Gather from the material every line that contains the string "ユーザグラム".

○ ○ ○ ○ ○ ○ ○

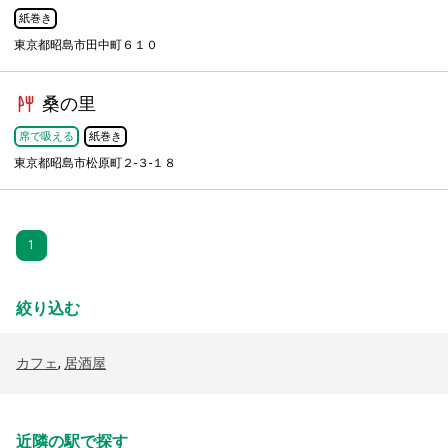
紙巻き
東京都昭島市田中町６１０
桑の里
席で吸える
紙巻き
東京都昭島市松原町２-３-１８
1
絞り込む
カフェ
,
居酒屋
近隣の駅で探す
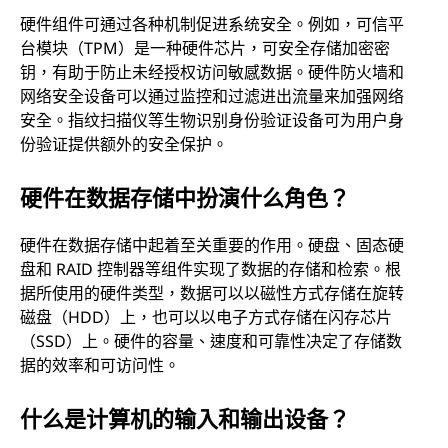
硬件组件可通过各种机制促进系统安全。例如，可信平
台模块（TPM）是一种硬件芯片，可安全存储加密密
钥，有助于防止未经授权访问敏感数据。硬件防火墙和
网络安全设备可以通过监控和过滤进出流量来加强网络
安全。指纹扫描仪等生物识别身份验证设备可为用户身
份验证提供额外的安全保护。
硬件在数据存储中扮演什么角色？
硬件在数据存储中起着至关重要的作用。硬盘、固态硬
盘和 RAID 控制器等组件实现了数据的存储和检索。根
据所使用的硬件类型，数据可以以磁性方式存储在旋转
磁盘（HDD）上，也可以以电子方式存储在闪存芯片
（SSD）上。硬件的容量、速度和可靠性决定了存储数
据的效率和可访问性。
什么是计算机的输入和输出设备？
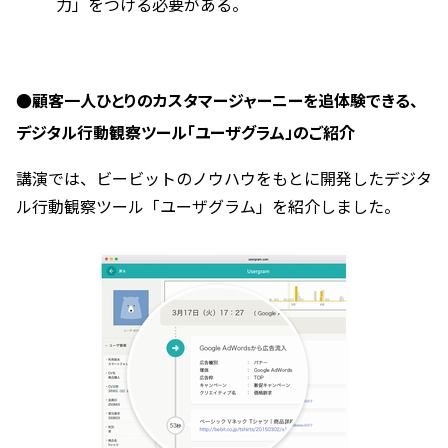
力」をつける必要がある。
●顧客一人ひとりのカスタマージャーニーを追体験できる、
デジタル行動観察ツール「ユーザグラム」のご紹介
講演では、ビービットのノウハウをもとに開発したデジタ
ル行動観察ツール「ユーザグラム」を紹介しました。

○ ○ ○ ○ ○ ○ ○

SOLUTION TO THIS TASK =>
デジタル行動観察ツール「ユーザグラム」のご紹介
ル行動観察ツール「ユーザグラム」を紹介しました。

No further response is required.